_Task prompt:_ Locate each line below that contains the string "הבית", treating uppercase and lowercase as different, and copy those lines.

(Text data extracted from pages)
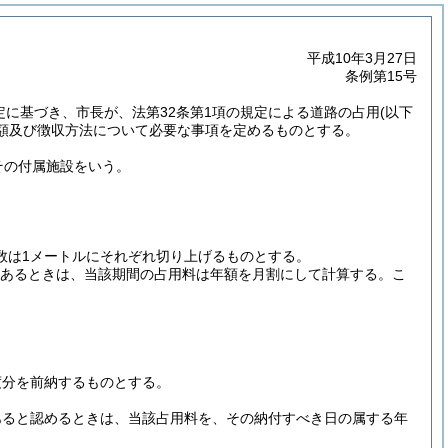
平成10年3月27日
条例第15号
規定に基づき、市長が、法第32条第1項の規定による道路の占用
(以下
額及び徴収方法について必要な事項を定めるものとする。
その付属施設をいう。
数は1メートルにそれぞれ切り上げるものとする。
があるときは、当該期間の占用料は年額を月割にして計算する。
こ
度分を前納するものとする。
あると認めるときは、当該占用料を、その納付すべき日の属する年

==

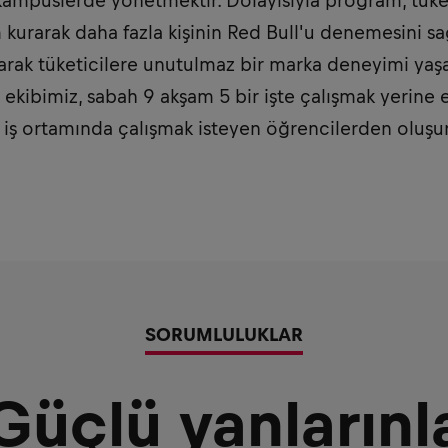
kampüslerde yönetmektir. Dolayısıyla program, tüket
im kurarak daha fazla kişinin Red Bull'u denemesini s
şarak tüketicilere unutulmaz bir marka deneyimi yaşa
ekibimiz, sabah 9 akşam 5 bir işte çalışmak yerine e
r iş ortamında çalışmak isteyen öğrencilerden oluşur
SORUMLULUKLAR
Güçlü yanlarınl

---

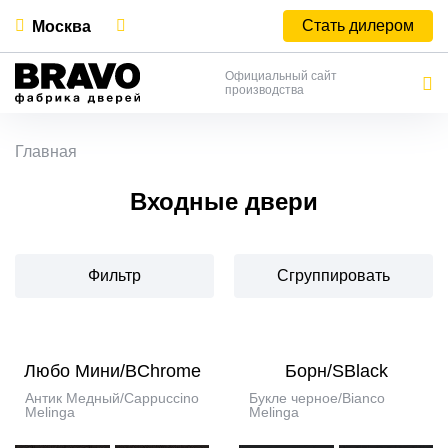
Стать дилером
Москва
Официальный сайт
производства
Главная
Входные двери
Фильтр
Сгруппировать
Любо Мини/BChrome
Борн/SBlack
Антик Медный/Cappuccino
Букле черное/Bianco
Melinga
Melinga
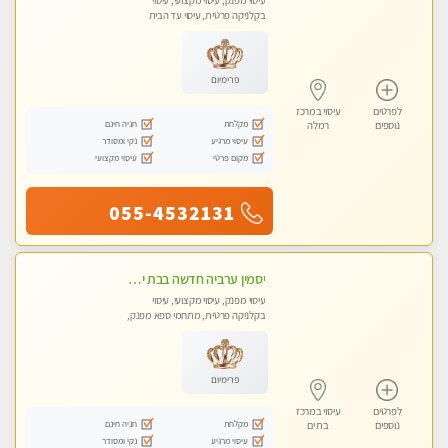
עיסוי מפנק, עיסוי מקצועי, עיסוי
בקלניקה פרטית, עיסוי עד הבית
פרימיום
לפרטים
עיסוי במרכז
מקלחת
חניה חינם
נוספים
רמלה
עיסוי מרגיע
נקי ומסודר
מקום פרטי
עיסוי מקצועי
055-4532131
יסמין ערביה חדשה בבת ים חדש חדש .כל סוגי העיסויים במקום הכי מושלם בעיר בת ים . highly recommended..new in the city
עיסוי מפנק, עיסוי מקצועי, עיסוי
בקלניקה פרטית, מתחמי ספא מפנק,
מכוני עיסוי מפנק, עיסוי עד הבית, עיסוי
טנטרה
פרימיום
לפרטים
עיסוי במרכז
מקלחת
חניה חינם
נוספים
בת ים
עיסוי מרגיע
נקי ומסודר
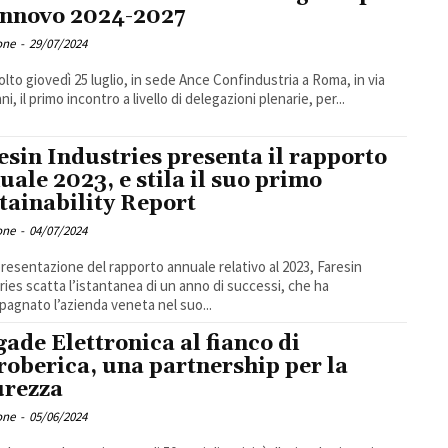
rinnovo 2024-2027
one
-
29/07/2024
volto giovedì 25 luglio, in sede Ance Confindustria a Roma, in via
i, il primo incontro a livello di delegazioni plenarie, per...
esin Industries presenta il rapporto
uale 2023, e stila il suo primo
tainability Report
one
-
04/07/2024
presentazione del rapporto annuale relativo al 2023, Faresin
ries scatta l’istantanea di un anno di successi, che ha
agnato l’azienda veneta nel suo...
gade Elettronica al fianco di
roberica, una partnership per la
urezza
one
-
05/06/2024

_Task solution:_
בקלניקה פרטית, עיסוי עד הבית
מכוני עיסוי מפנק, עיסוי עד הבית, עיסוי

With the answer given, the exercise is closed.